Chapter Four: Bad Luck

65 6 0
                                    

    Back at the party, I really become antisocial. I'm not sure why, but to me, partying people seem to party in a pattern. It's almost circle-like how they party. It's never in a the shape of a parallelogram. It's always a scattered lumpy circle.

    So I stand outside this party circle but close enough that if I didn't feel safe, I'd just walk right in and be in the party circle.

    There's a lot of people touching and talking. That proves my suspicions that they might be high on mollies or maybe Ecstasy. Empty beer bottles are just dumped on the soggy ground from the previous rain we had earlier today. Mud splashes and gets all over clothes, feet and shoes.

    Jaxx was quick to leave me after coming back to the party. Garry might be right on her not really wanting me but wanting something I have. Hell, I don't want anything from her. Sometimes I just want to stop speaking to her for good. It's better to end something before it starts than to allow someone to use you. I don't know what on Earth I have that she would want, though.

    Then...there's sirens in the distance. It's the one siren no one at this party wants to hear either.

    It's the cops.

    Just like that, people stop, some people keep dancing but that's mostly the ones that are high, and wonder what's going on.

    “Oh, shit!” a guy yells after the rap music was cut off from the truck. “I think someone called the cops!”

    After that was said, people scattered. I'm not sure how some of them still understood English, but mostly everybody scattered.

    Being the only sober person left in my group, I have to roundup Sierra, Garry, and Jaxx since they're drunk, high, or both.

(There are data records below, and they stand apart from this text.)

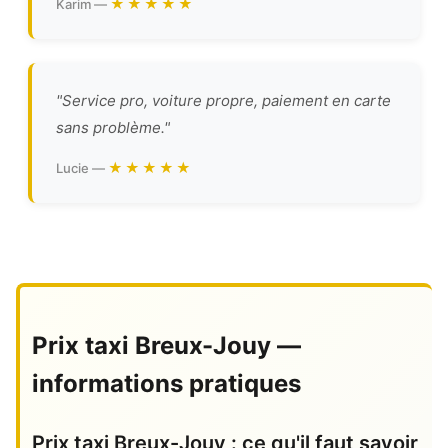
★★★★★
Karim —
"Service pro, voiture propre, paiement en carte
sans problème."
★★★★★
Lucie —
Prix taxi Breux-Jouy —
informations pratiques
Prix taxi Breux-Jouy : ce qu'il faut savoir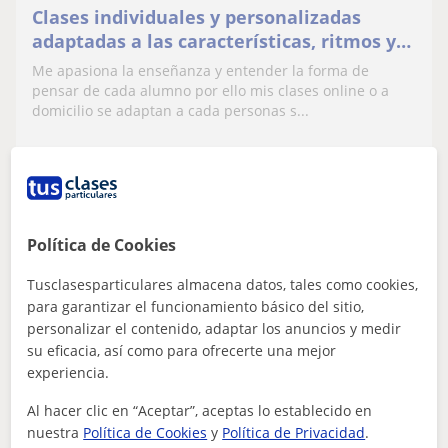
Clases individuales y personalizadas
adaptadas a las características, ritmos y
mecanismos de cada alumno
Me apasiona la enseñanza y entender la forma de
pensar de cada alumno por ello mis clases online o a
domicilio se adaptan a cada personas s...
ver más
Contactar
Política de Cookies
Tusclasesparticulares almacena datos, tales como cookies,
Marta
para garantizar el funcionamiento básico del sitio,
12
€
/h
personalizar el contenido, adaptar los anuncios y medir
su eficacia, así como para ofrecerte una mejor
experiencia.
Al hacer clic en “Aceptar”, aceptas lo establecido en
Ávila
nuestra
Política de Cookies
y
Política de Privacidad
.
Problemas de aprendizaje: Dislexia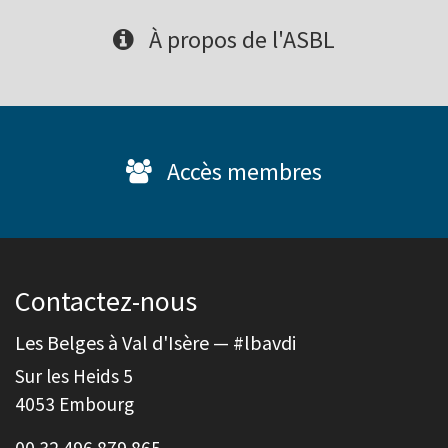
À propos de l'ASBL
Accès membres
Contactez-nous
Les Belges à Val d'Isère — #lbavdi
Sur les Heids 5
4053 Embourg
00 32 496 879 865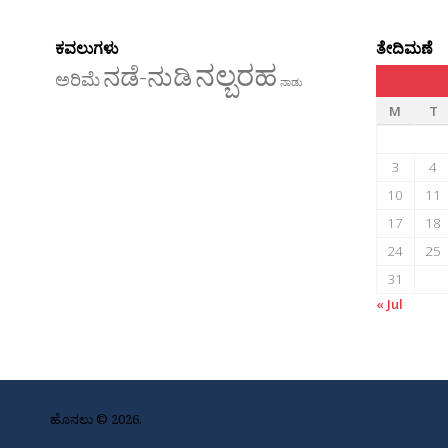
ಕವಲುಗಳು
ತೇದಿಮಣೆ
ನಲ್ಬರಹ
ನಡೆ-ನುಡಿ
ಅರಿಮೆ
ನಾಡು
M
T
3
4
10
11
17
18
24
25
31
« Jul
ಹೊನಲು © 2026.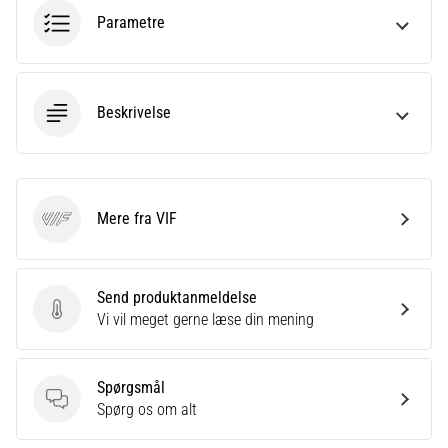
til
Parametre
kvindernes
EM
2025
med
officielle
Beskrivelse
trøjer
og
støvler
fra
Mere fra VIF
Nike,
VIF
adidas
og
PUMA.
Send produktanmeldelse
Vær
Send produktanmeldelse
Vi vil meget gerne læse din mening
en
del
af
Spørgsmål
hver
Spørgsmål
Spørg os om alt
kamp,
…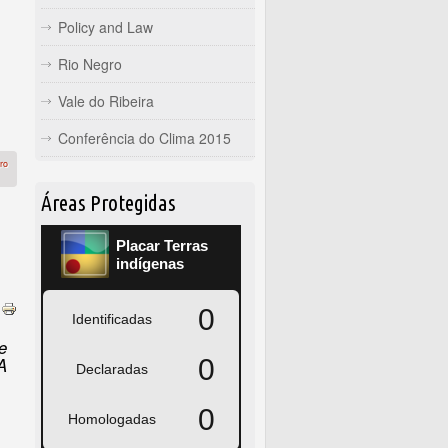
Policy and Law
Rio Negro
Vale do Ribeira
Conferência do Clima 2015
ro
Áreas Protegidas
e
A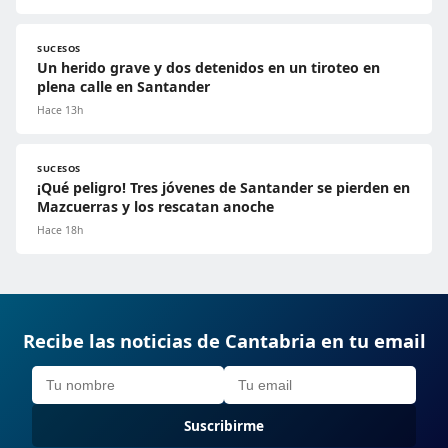
SUCESOS
Un herido grave y dos detenidos en un tiroteo en
plena calle en Santander
Hace 13h
SUCESOS
¡Qué peligro! Tres jóvenes de Santander se pierden en
Mazcuerras y los rescatan anoche
Hace 18h
Recibe las noticias de Cantabria en tu email
Suscribirme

    “We need to go,” I tell Garry as I walk them up the trail. I think we're one of the last people to actually begin to leave.

    “I'll...drive,” he slurs as he leans against my shoulder. His eyes droop slowly as I'm forced to drag him. The weird thing is that he's still moving his feet.

    Sierra and Jaxx are like two hyper-ass kids that I can't get to shut the hell up. They keep complimenting each other, touching each other, talking about the sky and stars. I don't know. Nothing they're saying makes sense so I pay no mind to it.

    Garry's Crown Victoria is parked just outside the woods beside this big black truck. The sirens are even louder now...but maybe I can get all of them home without getting in any trouble. The problem is that I don't have my driver license...but I really don't want to wait till Garry's sober enough to drive because that'll take hours...I don't like these woods, and I don't like what could possibly be in them. I can't put Garry behind the wheel either because he's about to pass out. Sierra and Jaxx will just look at everything but the road.

    So I'm going to have to drive.

    Like children, I have to help them into the car and help them get buckled in. The whole thing pisses me off till I'm behind the wheel and starting the car with Garry's keys that I had to pull out of his front pocket.

    Then I commence driving. I drive decently rather than my usual careless, fast driving. I make no mistakes, put my blinkers on, pull out onto the highway when it was nice and safe before the cops reached us. The cops were coming from town so I had to get pass them to get into town.

    Once the five police cars drive pass me down the highway, I sigh in relief and start speeding up to put as much distance between me and the police.

    Unfortunately, though, in my rear-view mirror, I see one cop make a U-turn on the damn highway and starts tailgating me with the siren on.

    “Dammit,” I complain angrily while Jaxx and Sierra talk about the pretty red and blue lights when really it was just the stupid lights on those damn police cars.